Un acierto de la narración es discutir el deporte actual como una comodidad. La investigación de Walsh podría parecer insignificante, dado que a muchos no nos interesa el ciclismo pero la descripción de los métodos criminales de Armstrong y de la red de corrupción con millones de dólares involucrados en sus inmerecidas victorias demuestran la gravedad del problema y lo convierten en un síntoma de nuestra cultura enferma de necesidad y deseo. En nuestro tiempo, como también lo capturó Danny Boyle en Steve Jobs (2015), los brutales y los corruptos, gracias a su carisma, tienen el poder de inventar la sociedad alrededor de sí y su imagen de liderazgo ante ella. Si en el siglo XX la acción política le permitió lo mismo a Hitler, Stalin y Mao, en el XXI la televisión y los noticiarios bastan para entronizar a hombres como Armstrong y Jobs pero también para combatirlos. Es una contradicción que Frears captura quizás accidentalmente al incluir imágenes de archivo que primero promueven al protagonista y después lo condenan. Pero Frears no se centra en ningún tema.

A pesar de la desmesurada ambición narrativa de la película, hay un gran espectáculo esperando a los espectadores en El engaño del siglo: Ben Foster. Después del estreno de Warcraft (2016), un videojuego disfrazado de película donde Foster no tiene una sola oportunidad para mostrar su talento, es todavía mayor el impacto que deja su actuación en El engaño del siglo. El Lance Armstrong de Foster es un hombre trágico que vemos en la enfermedad física y emocional, siempre con un porte intenso pero no exagerado. Me sería imposible compararlo con el Armstrong real pero Foster inventa uno cuya presencia domina su entorno y cuya voz relajada resulta en ocasiones más impactante, por su cinismo, que los gritos habituales en otros retratos de figuras obsesionadas con el éxito. También explota, por supuesto, pero las muchas facetas que Frears decide revelarnos, le permiten a Foster explorar al personaje en todo, desde su andar agresivo hasta su resentimiento hacia un mundo que aprendió a despreciarlo.

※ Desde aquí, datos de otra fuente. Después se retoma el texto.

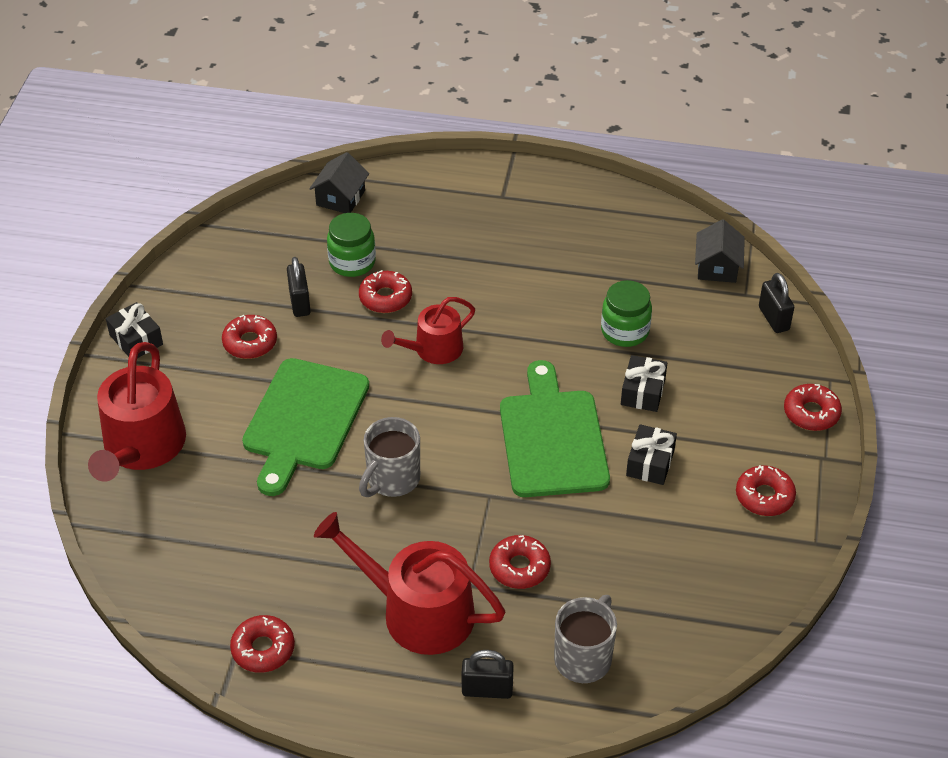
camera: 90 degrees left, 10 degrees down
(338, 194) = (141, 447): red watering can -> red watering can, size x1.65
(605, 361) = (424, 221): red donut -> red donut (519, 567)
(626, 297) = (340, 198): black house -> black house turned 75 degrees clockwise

Desafortunadamente Frears no le da tiempo suficiente a Foster para hacer las transiciones: en menos de 20 minutos Armstrong pasa de novato a campeón enfermo de cáncer, y en menos de diez lo vemos cambiar de un gangster agresivo a ídolo arrepentido. Sería extremo considerar El engaño del siglo como un desastre pero sí es una repetición de los errores típicos en la cinta biográfica. Quizás un corte más largo —o más breve— resolvería muchos de sus problemas pero la edición disponible nos impide ver más allá de las máscaras —el héroe, el villano— y penetrar en los hondos y misteriosos abismos del carácter humano.